■ Task goal
What is needed is every line of the material that contains "down".

■ Provided information
>>>

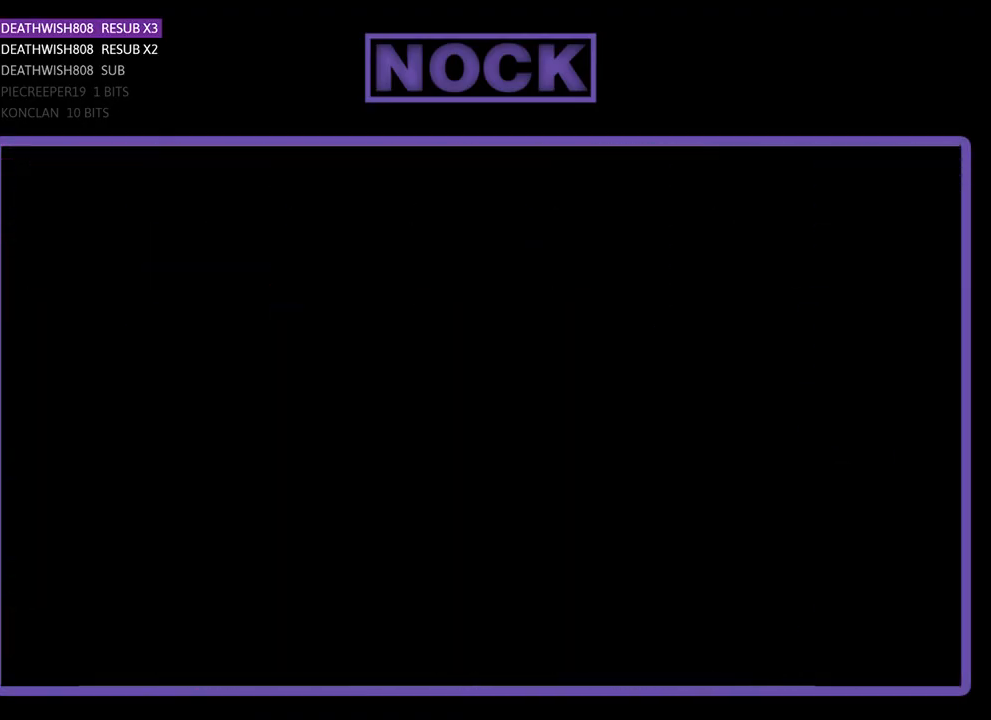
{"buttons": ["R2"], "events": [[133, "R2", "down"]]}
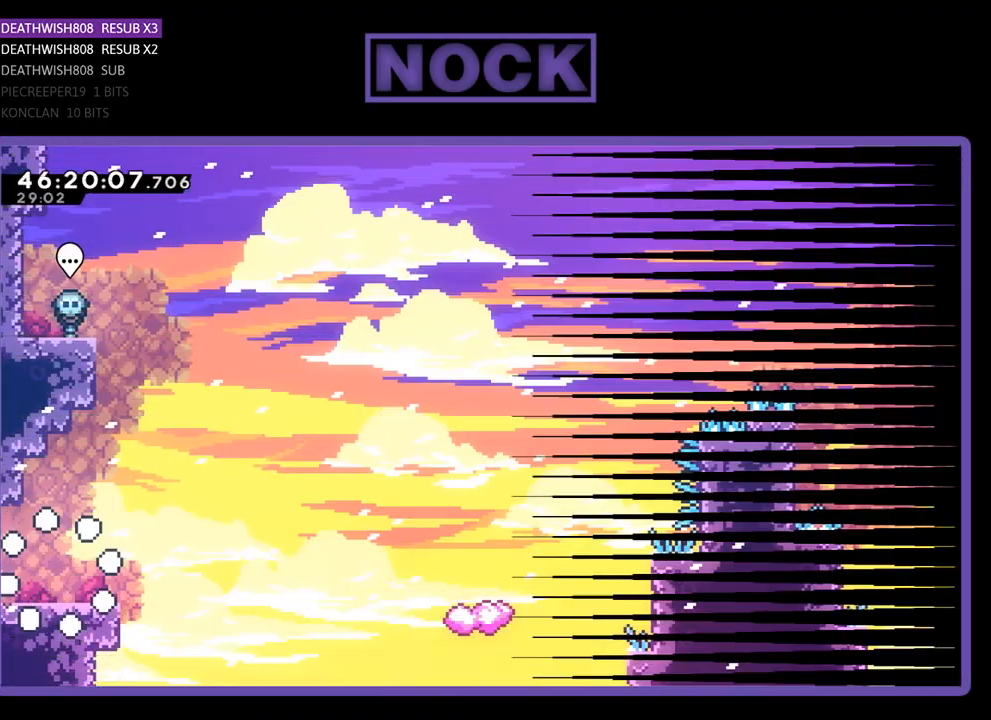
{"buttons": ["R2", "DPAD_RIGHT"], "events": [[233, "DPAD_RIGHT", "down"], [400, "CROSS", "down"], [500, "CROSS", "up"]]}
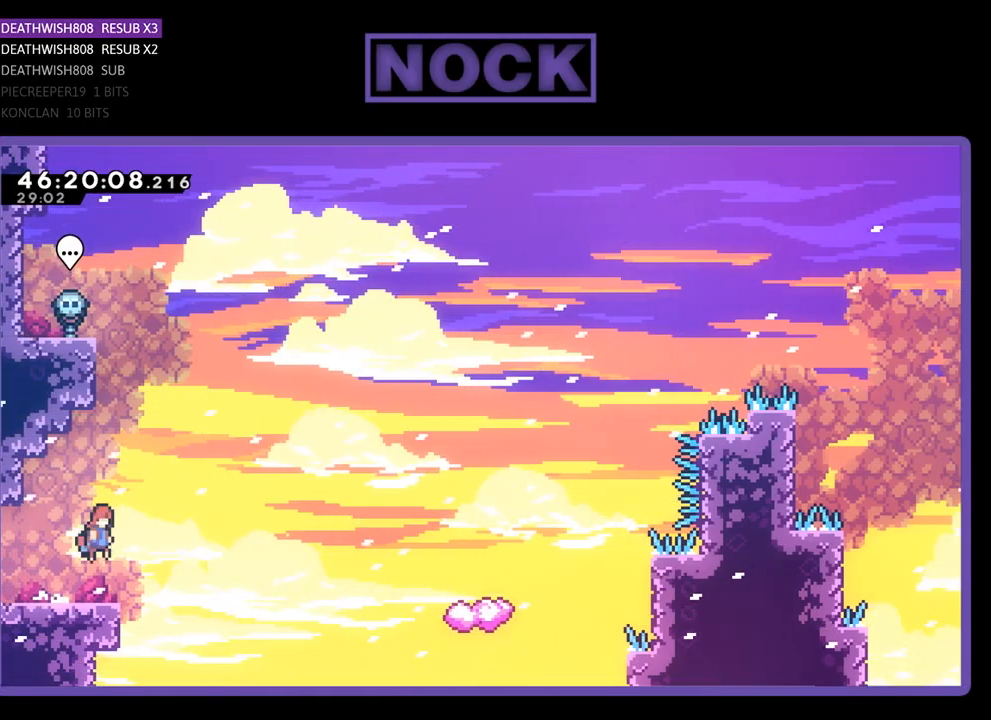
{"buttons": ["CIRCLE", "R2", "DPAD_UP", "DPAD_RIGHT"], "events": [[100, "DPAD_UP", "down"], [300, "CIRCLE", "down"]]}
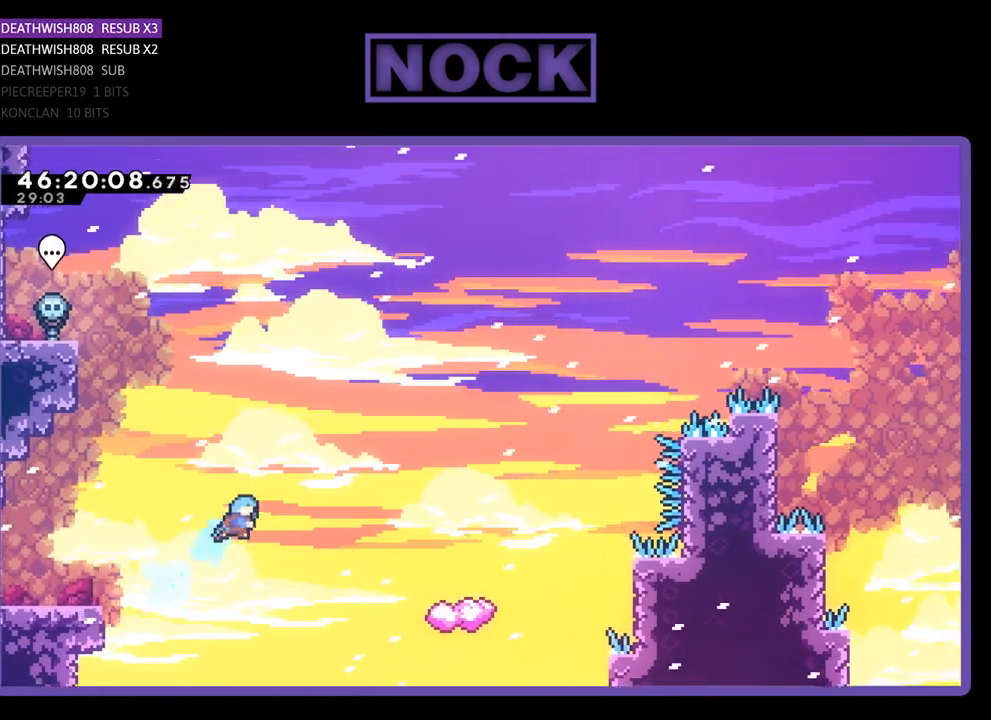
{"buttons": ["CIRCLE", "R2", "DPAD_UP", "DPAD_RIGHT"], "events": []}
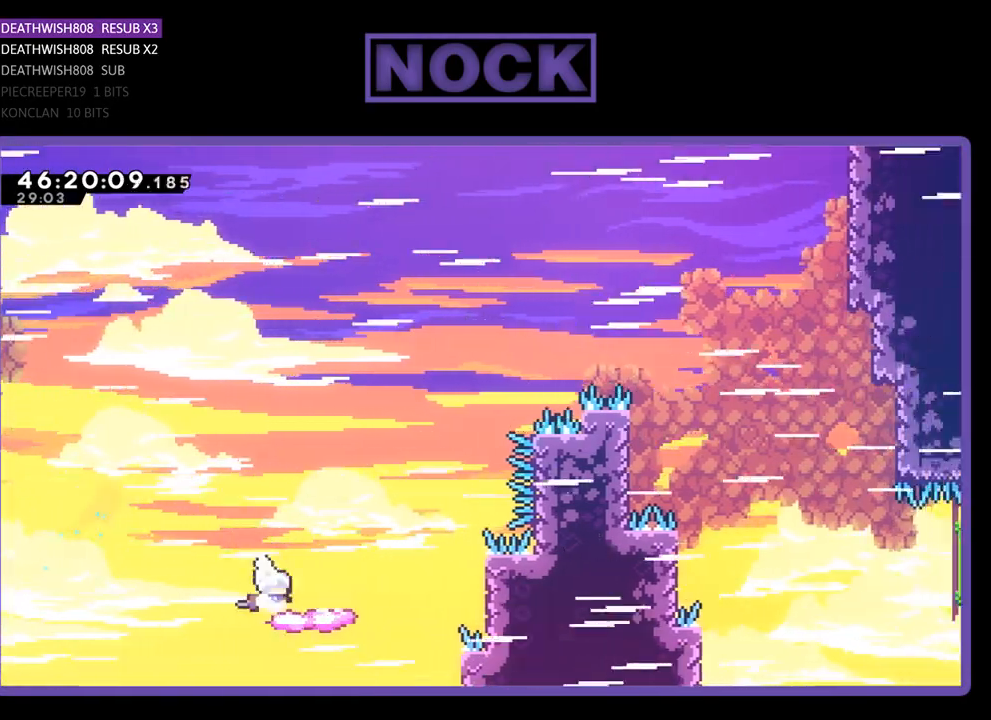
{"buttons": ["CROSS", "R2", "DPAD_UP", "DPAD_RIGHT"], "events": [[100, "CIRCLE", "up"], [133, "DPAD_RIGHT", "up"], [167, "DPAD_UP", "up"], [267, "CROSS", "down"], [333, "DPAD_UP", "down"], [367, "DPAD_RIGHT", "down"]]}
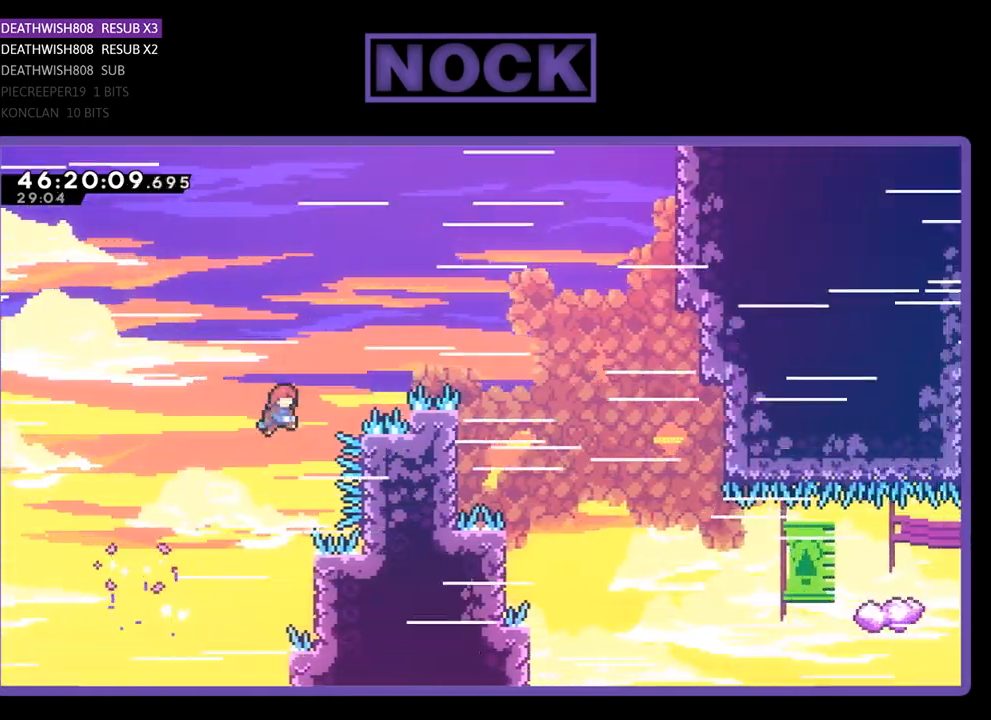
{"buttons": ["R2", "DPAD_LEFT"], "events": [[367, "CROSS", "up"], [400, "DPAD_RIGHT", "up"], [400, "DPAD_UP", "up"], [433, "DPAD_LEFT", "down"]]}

<<<

■ Result
{"buttons": ["R2"], "events": [[133, "R2", "down"]]}
{"buttons": ["R2", "DPAD_RIGHT"], "events": [[233, "DPAD_RIGHT", "down"], [400, "CROSS", "down"], [500, "CROSS", "up"]]}
{"buttons": ["CIRCLE", "R2", "DPAD_UP", "DPAD_RIGHT"], "events": [[100, "DPAD_UP", "down"], [300, "CIRCLE", "down"]]}
{"buttons": ["CROSS", "R2", "DPAD_UP", "DPAD_RIGHT"], "events": [[100, "CIRCLE", "up"], [133, "DPAD_RIGHT", "up"], [167, "DPAD_UP", "up"], [267, "CROSS", "down"], [333, "DPAD_UP", "down"], [367, "DPAD_RIGHT", "down"]]}
{"buttons": ["R2", "DPAD_LEFT"], "events": [[367, "CROSS", "up"], [400, "DPAD_RIGHT", "up"], [400, "DPAD_UP", "up"], [433, "DPAD_LEFT", "down"]]}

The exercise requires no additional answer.